**EXERCISE BRIEF**. Where the line containing "സൈറ്റുകളില്‍ പലപ്പോഴും ഏതെങ്കി" appears in the records below, begin there and output each line verbatim through the last line.
:: EXCERPTED RECORDS ::
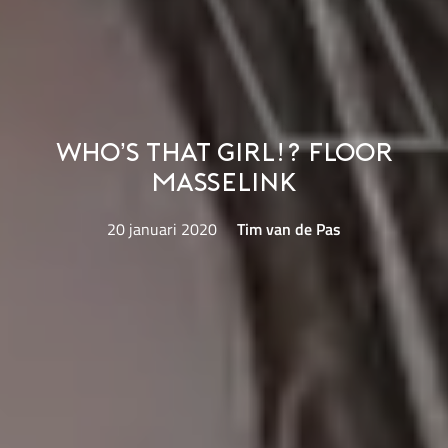
Who’s That Girl!? Floor
Masselink
20 januari 2020
Tim van de Pas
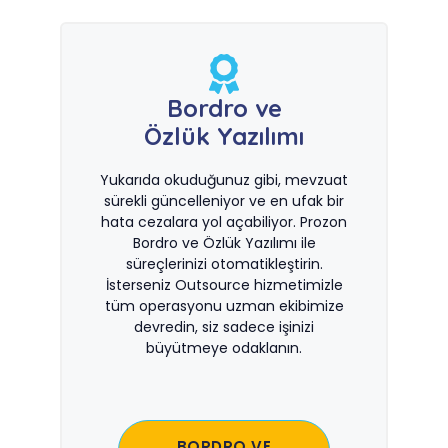
Bordro ve
Özlük Yazılımı
Yukarıda okuduğunuz gibi, mevzuat
sürekli güncelleniyor ve en ufak bir
hata cezalara yol açabiliyor. Prozon
Bordro ve Özlük Yazılımı ile
süreçlerinizi otomatikleştirin.
İsterseniz Outsource hizmetimizle
tüm operasyonu uzman ekibimize
devredin, siz sadece işinizi
büyütmeye odaklanın.
BORDRO VE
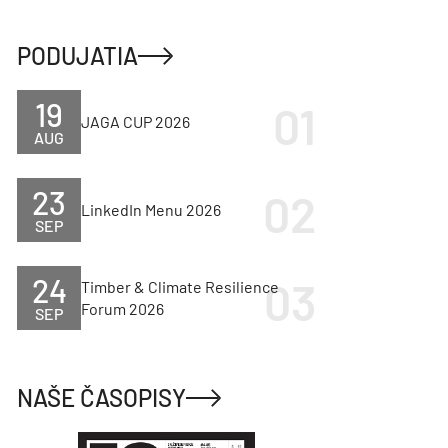
PODUJATIA
19
JAGA CUP 2026
AUG
23
LinkedIn Menu 2026
SEP
24
Timber & Climate Resilience
Forum 2026
SEP
NAŠE ČASOPISY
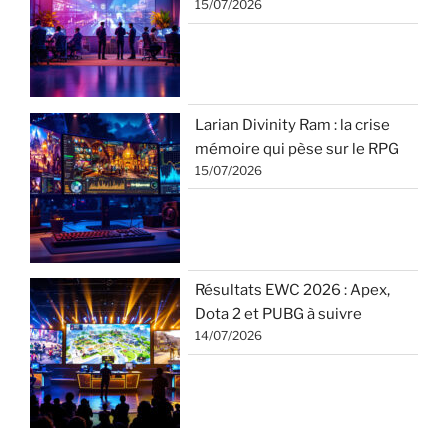
15/07/2026
Larian Divinity Ram : la crise
mémoire qui pèse sur le RPG
15/07/2026
Résultats EWC 2026 : Apex,
Dota 2 et PUBG à suivre
14/07/2026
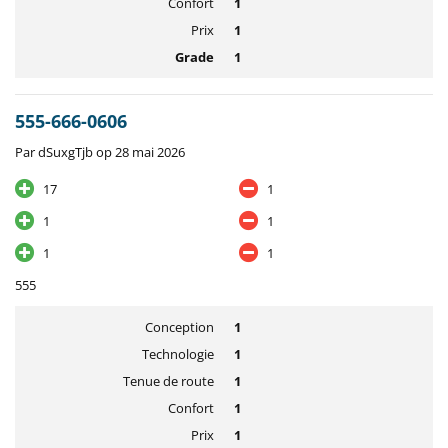
Confort
1
Prix
1
Grade
1
555-666-0606
Par dSuxgTjb op 28 mai 2026
17
1
1
1
1
1
555
Conception
1
Technologie
1
Tenue de route
1
Confort
1
Prix
1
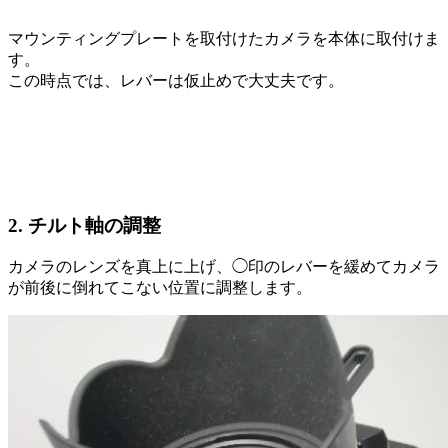
マウンティングプレートを取付けたカメラを本体に取付けま
す。
この時点では、レバーは仮止めで大丈夫です。
2. チルト軸の調整
カメラのレンズを真上に上げ、◯印のレバーを緩めてカメラ
が前後に倒れてこない位置に調整します。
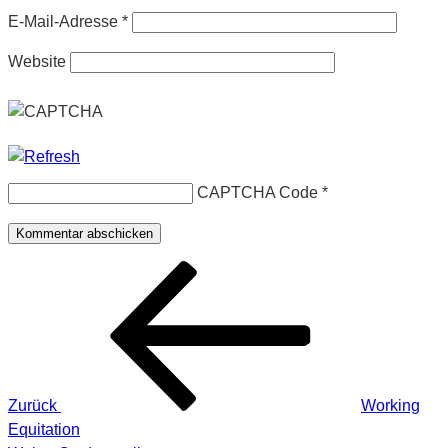
E-Mail-Adresse
*
Website
CAPTCHA Code
*
Beitragsnavigation
Vorheriger
Beitrag
Zurück
Working
Equitation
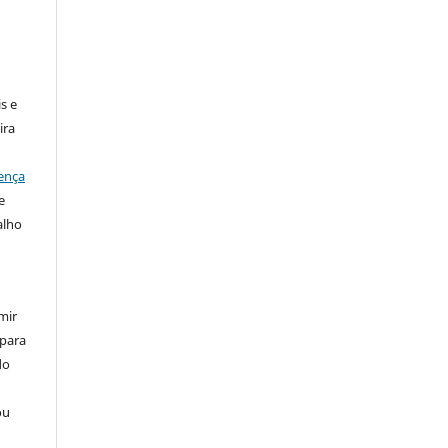
:
s e
ira
ença
e
alho
mir
 para
do
ou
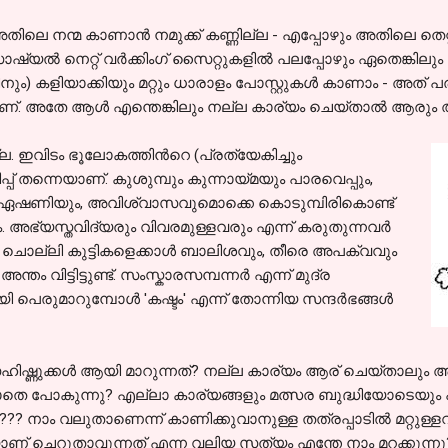
ിലെ നന്മ കാണാന്‍ നമുക്ക് കണ്ണില്ല - എപ്പോഴും അതിലെ തെറ
്യല്‍ നെറ്റ് വര്‍ക്കിംഗ് സൈറ്റുകളില്‍ പലപ്പോഴും ഏതെങ്കി
 കളിയാക്കിയും മറ്റും ധാരാളം പോസ്റ്റുകള്‍ കാണാം - അത് പരസ
്. അതേ ആള്‍ എന്തെങ്കിലും നല്ല കാര്യം ചെയ്‌താല്‍ ആരും
. ഇവിടം ഭൂലോകത്തിന്‍റെ (പ്രത്യേകിച്ചും
് തന്നെയാണ്. കുശുമ്പും കുന്നായ്മയും പാരവെപ്പും,
 ഏഷണിയും, അവിശ്വാസവുമൊക്കെ കൊടുമ്പിരികൊണ്ട്
ഭ്യസ്തവിദ്യരും വിവരമുള്ളവരും എന്ന്‍ കരുതുന്നവര്‍
ചൊല്ലി കുട്ടികളെക്കാള്‍ ബാലിശവും, തീരെ അപക്വവും
ം വിട്ടിട്ടുണ്ട്. സംസ്കാരസമ്പന്നര്‍ എന്ന്‍ മുദ്ര
ി പെരുമാറുമ്പോള്‍ 'കഷ്ടം' എന്ന്‍ തോന്നിയ സന്ദര്‍ഭങ്ങള്‍
ിഷ്ണുക്കള്‍ ആയി മാറുന്നത്? നല്ല കാര്യം ആര് ചെയ്താലു
്കില്ലാതെ പോകുന്നു? എല്ലാ കാര്യങ്ങളും മത്സര ബുദ്ധിയോടെ
?? നാം വലുതാണെന്ന് കാണിക്കുവാനുള്ള തത്രപ്പാടില്‍ മറ്റുള
നെയാണ് ചെറുതാവുന്നത് എന്ന വലിയ സത്യം എന്തേ നാം മറക്കുന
:::
**THE COMPLETED TASK**.
്യല്‍ നെറ്റ് വര്‍ക്കിംഗ് സൈറ്റുകളില്‍ പലപ്പോഴും ഏതെങ്കി
 കളിയാക്കിയും മറ്റും ധാരാളം പോസ്റ്റുകള്‍ കാണാം - അത് പരസ
്. അതേ ആള്‍ എന്തെങ്കിലും നല്ല കാര്യം ചെയ്‌താല്‍ ആരും
. ഇവിടം ഭൂലോകത്തിന്‍റെ (പ്രത്യേകിച്ചും
് തന്നെയാണ്. കുശുമ്പും കുന്നായ്മയും പാരവെപ്പും,
 ഏഷണിയും, അവിശ്വാസവുമൊക്കെ കൊടുമ്പിരികൊണ്ട്
ഭ്യസ്തവിദ്യരും വിവരമുള്ളവരും എന്ന്‍ കരുതുന്നവര്‍
ചൊല്ലി കുട്ടികളെക്കാള്‍ ബാലിശവും, തീരെ അപക്വവും
ം വിട്ടിട്ടുണ്ട്. സംസ്കാരസമ്പന്നര്‍ എന്ന്‍ മുദ്ര
ി പെരുമാറുമ്പോള്‍ 'കഷ്ടം' എന്ന്‍ തോന്നിയ സന്ദര്‍ഭങ്ങള്‍
ിഷ്ണുക്കള്‍ ആയി മാറുന്നത്? നല്ല കാര്യം ആര് ചെയ്താലു
്കില്ലാതെ പോകുന്നു? എല്ലാ കാര്യങ്ങളും മത്സര ബുദ്ധിയോടെ
?? നാം വലുതാണെന്ന് കാണിക്കുവാനുള്ള തത്രപ്പാടില്‍ മറ്റുള
നെയാണ് ചെറുതാവുന്നത് എന്ന വലിയ സത്യം എന്തേ നാം മറക്കുന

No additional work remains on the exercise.